What to produce: Update the text lines of each entry below, changing every "Farby" to "Barvy" and keeping everything else unchanged. Leave the pictures out of your answer.

Page-level text extractions:
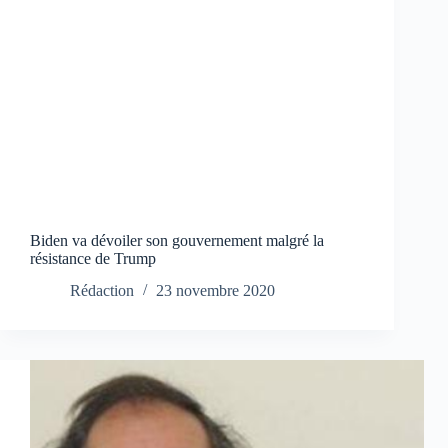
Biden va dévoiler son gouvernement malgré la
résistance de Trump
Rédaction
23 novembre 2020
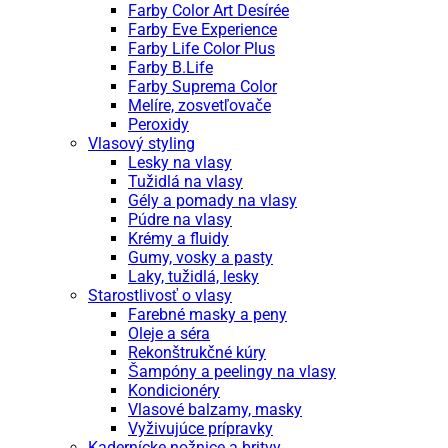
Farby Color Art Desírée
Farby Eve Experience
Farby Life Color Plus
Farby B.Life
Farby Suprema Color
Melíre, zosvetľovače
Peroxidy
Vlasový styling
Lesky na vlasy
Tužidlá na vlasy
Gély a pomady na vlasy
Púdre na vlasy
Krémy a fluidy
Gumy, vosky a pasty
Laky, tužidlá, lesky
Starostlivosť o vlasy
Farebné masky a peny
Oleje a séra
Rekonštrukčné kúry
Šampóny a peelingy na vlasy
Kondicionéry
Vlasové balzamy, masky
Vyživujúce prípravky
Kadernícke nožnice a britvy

Response:
Biden va dévoiler son gouvernement malgré la
résistance de Trump
Rédaction
23 novembre 2020
Barvy Color Art Desírée
Barvy Eve Experience
Barvy Life Color Plus
Barvy B.Life
Barvy Suprema Color
Melíre, zosvetľovače
Peroxidy
Vlasový styling
Lesky na vlasy
Tužidlá na vlasy
Gély a pomady na vlasy
Púdre na vlasy
Krémy a fluidy
Gumy, vosky a pasty
Laky, tužidlá, lesky
Starostlivosť o vlasy
Farebné masky a peny
Oleje a séra
Rekonštrukčné kúry
Šampóny a peelingy na vlasy
Kondicionéry
Vlasové balzamy, masky
Vyživujúce prípravky
Kadernícke nožnice a britvy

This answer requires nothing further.